• [STATED TASK] Please transcribe every line of the items below verbatim, without changing anything.

Stored entries
•••

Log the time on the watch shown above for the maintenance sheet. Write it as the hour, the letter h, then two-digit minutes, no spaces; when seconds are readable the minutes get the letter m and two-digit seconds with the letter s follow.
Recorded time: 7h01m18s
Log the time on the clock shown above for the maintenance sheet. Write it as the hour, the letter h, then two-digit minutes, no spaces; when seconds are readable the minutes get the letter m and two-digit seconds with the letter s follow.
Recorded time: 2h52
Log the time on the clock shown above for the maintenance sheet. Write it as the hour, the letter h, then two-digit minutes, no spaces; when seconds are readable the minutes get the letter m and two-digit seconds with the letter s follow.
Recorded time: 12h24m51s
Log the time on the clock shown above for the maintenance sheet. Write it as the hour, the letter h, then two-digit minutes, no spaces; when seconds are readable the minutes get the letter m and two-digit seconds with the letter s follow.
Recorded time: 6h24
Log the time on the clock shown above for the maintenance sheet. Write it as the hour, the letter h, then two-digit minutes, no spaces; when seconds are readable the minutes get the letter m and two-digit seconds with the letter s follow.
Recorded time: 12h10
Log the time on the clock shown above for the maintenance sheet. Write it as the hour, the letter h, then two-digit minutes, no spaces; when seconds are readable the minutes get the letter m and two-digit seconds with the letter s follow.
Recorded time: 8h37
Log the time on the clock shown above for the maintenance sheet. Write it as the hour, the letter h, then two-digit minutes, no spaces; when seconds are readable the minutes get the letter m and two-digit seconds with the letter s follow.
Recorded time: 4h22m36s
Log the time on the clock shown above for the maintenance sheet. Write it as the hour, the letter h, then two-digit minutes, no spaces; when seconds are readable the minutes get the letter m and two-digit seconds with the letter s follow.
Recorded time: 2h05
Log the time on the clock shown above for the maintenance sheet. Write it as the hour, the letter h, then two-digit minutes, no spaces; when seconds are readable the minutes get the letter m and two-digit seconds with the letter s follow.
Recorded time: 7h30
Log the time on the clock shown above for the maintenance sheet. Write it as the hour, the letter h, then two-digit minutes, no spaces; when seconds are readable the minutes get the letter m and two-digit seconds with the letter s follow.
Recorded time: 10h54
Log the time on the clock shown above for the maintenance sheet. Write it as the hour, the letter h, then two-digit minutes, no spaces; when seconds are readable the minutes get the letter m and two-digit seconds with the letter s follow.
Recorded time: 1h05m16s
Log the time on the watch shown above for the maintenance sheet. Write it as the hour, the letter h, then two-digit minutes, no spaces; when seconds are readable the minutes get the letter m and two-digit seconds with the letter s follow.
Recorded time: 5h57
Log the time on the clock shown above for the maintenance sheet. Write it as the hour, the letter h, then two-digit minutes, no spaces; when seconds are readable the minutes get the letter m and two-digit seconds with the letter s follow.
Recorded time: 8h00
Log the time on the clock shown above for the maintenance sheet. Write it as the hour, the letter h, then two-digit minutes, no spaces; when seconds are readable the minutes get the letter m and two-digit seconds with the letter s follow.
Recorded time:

•••

• [TASK OUTPUT]
Log the time on the watch shown above for the maintenance sheet. Write it as the hour, the letter h, then two-digit minutes, no spaces; when seconds are readable the minutes get the letter m and two-digit seconds with the letter s follow.
Recorded time: 7h01m18s
Log the time on the clock shown above for the maintenance sheet. Write it as the hour, the letter h, then two-digit minutes, no spaces; when seconds are readable the minutes get the letter m and two-digit seconds with the letter s follow.
Recorded time: 2h52
Log the time on the clock shown above for the maintenance sheet. Write it as the hour, the letter h, then two-digit minutes, no spaces; when seconds are readable the minutes get the letter m and two-digit seconds with the letter s follow.
Recorded time: 12h24m51s
Log the time on the clock shown above for the maintenance sheet. Write it as the hour, the letter h, then two-digit minutes, no spaces; when seconds are readable the minutes get the letter m and two-digit seconds with the letter s follow.
Recorded time: 6h24
Log the time on the clock shown above for the maintenance sheet. Write it as the hour, the letter h, then two-digit minutes, no spaces; when seconds are readable the minutes get the letter m and two-digit seconds with the letter s follow.
Recorded time: 12h10
Log the time on the clock shown above for the maintenance sheet. Write it as the hour, the letter h, then two-digit minutes, no spaces; when seconds are readable the minutes get the letter m and two-digit seconds with the letter s follow.
Recorded time: 8h37
Log the time on the clock shown above for the maintenance sheet. Write it as the hour, the letter h, then two-digit minutes, no spaces; when seconds are readable the minutes get the letter m and two-digit seconds with the letter s follow.
Recorded time: 4h22m36s
Log the time on the clock shown above for the maintenance sheet. Write it as the hour, the letter h, then two-digit minutes, no spaces; when seconds are readable the minutes get the letter m and two-digit seconds with the letter s follow.
Recorded time: 2h05
Log the time on the clock shown above for the maintenance sheet. Write it as the hour, the letter h, then two-digit minutes, no spaces; when seconds are readable the minutes get the letter m and two-digit seconds with the letter s follow.
Recorded time: 7h30
Log the time on the clock shown above for the maintenance sheet. Write it as the hour, the letter h, then two-digit minutes, no spaces; when seconds are readable the minutes get the letter m and two-digit seconds with the letter s follow.
Recorded time: 10h54
Log the time on the clock shown above for the maintenance sheet. Write it as the hour, the letter h, then two-digit minutes, no spaces; when seconds are readable the minutes get the letter m and two-digit seconds with the letter s follow.
Recorded time: 1h05m16s
Log the time on the watch shown above for the maintenance sheet. Write it as the hour, the letter h, then two-digit minutes, no spaces; when seconds are readable the minutes get the letter m and two-digit seconds with the letter s follow.
Recorded time: 5h57
Log the time on the clock shown above for the maintenance sheet. Write it as the hour, the letter h, then two-digit minutes, no spaces; when seconds are readable the minutes get the letter m and two-digit seconds with the letter s follow.
Recorded time: 8h00
Log the time on the clock shown above for the maintenance sheet. Write it as the hour, the letter h, then two-digit minutes, no spaces; when seconds are readable the minutes get the letter m and two-digit seconds with the letter s follow.
Recorded time:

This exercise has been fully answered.